◆ What is required: Nothing more is wanted than an exact repeat of the data below.

◆ Available records:
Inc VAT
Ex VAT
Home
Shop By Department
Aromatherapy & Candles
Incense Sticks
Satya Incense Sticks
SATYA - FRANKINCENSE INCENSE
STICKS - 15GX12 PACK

◆ Solution to the problem:
Inc VAT
Ex VAT
Home
Shop By Department
Aromatherapy & Candles
Incense Sticks
Satya Incense Sticks
SATYA - FRANKINCENSE INCENSE
STICKS - 15GX12 PACK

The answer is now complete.